Zaczęty przez Limol, 13 Lipiec 2011, 23:21

Limol

Jak każdy wie zaczęły się "kilka" dni temu wakacje. Jest to podobno najwspanialszy okres w życiu każdego młodego człowieka :D Niestety mi się już trochę nudzą więc wpadłem na pomysł aby nie siedzieć bez czynnie na fejsie i grać w denne gry MMORPG tylko zająć się czymś bardziej ambitnym...

Przechodząc do tematu po wstępnym  rozpoznaniu zrozumiałem że większść ludzi poleca na początek Pascala. Jednakże na pascala jest tyle samo opini pozytywnych co i negatywnych... podobno sypie błedami itp.

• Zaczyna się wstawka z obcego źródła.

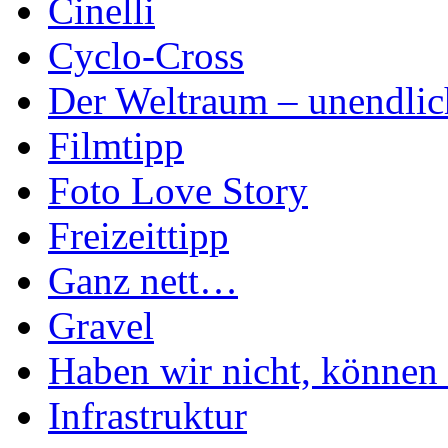
Cinelli
Cyclo-Cross
Der Weltraum – unendlic
Filmtipp
Foto Love Story
Freizeittipp
Ganz nett…
Gravel
Haben wir nicht, können 
Infrastruktur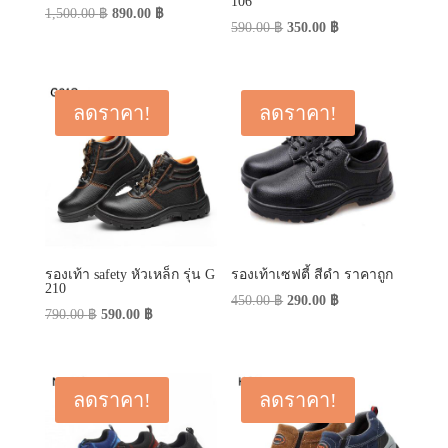
106
Original
Current
1,500.00
฿
890.00
฿
Original
Current
590.00
฿
350.00
฿
price
price
price
price
was:
is:
was:
is:
1,500.00 ฿.
890.00 ฿.
590.00 ฿.
350.00 ฿.
ลดราคา!
ลดราคา!
รองเท้า safety หัวเหล็ก รุ่น G
รองเท้าเซฟตี้ สีดำ ราคาถูก
210
Original
Current
450.00
฿
290.00
฿
Original
Current
790.00
฿
590.00
฿
price
price
price
price
was:
is:
was:
is:
450.00 ฿.
290.00 ฿.
790.00 ฿.
590.00 ฿.
ลดราคา!
ลดราคา!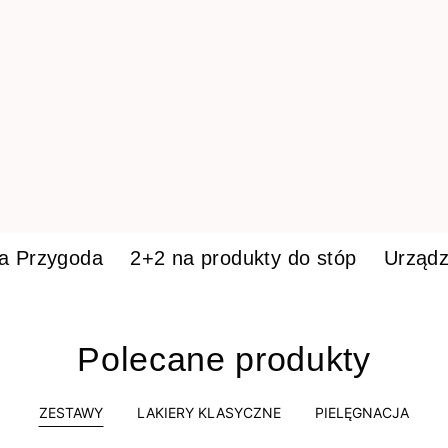
ka Przygoda
2+2 na produkty do stóp
Urządz
Polecane produkty
ZESTAWY
LAKIERY KLASYCZNE
PIELĘGNACJA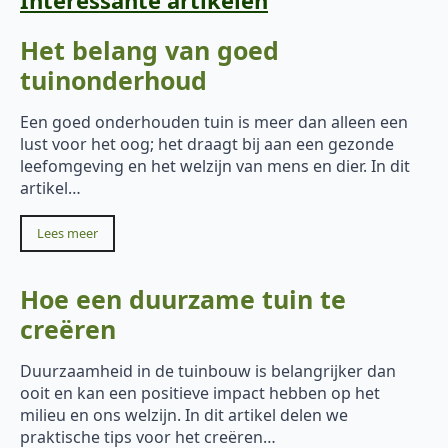
Het belang van goed
tuinonderhoud
Een goed onderhouden tuin is meer dan alleen een
lust voor het oog; het draagt bij aan een gezonde
leefomgeving en het welzijn van mens en dier. In dit
artikel…
Lees meer
Hoe een duurzame tuin te
creëren
Duurzaamheid in de tuinbouw is belangrijker dan
ooit en kan een positieve impact hebben op het
milieu en ons welzijn. In dit artikel delen we
praktische tips voor het creëren…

Zwracam się do doświadczonych informatyków których z tego co wiem na tym forum nie brakuje :D Co byście polecili (na początek) znudzonemu komercyjnym GG , FB i CS'em 16latkowi??

Dzięki za odpowiedzi :D
http://www.youtube.com/user/TOMVANLIMEN welcome :D


Mchl

Pascal sypie błędami jak każdy inny język - wtedy jak się błędnie w nim pisze.

Sam poważną naukę zaczynałem od Pascala i wielce go sobie chwalę. Problem z nim jest taki, że w chwili obecnej to język mało perspektywiczny.

Jeżeli do Twój całkiem pierwszy kontakt z programowaniem, to proponowałbym Pythona, Ruby ewentualnie PHP (ten ostatni chyba najprostszy, ale łatwo w nim nabrać złych nawyków)

Masz: http://mislav.uniqpath.com/poignant-guide/book/

W nagłych wypadkach wzywać przez: mail: mchlpl[at]gmail.com | PM|mchl[a]boincatpoland.org

Tomasz R. Gwiazda

php

bo sie przyda do wielu rzeczy.
a poza tym C#

no i moze cos w kierunku aplikacji pod Androida?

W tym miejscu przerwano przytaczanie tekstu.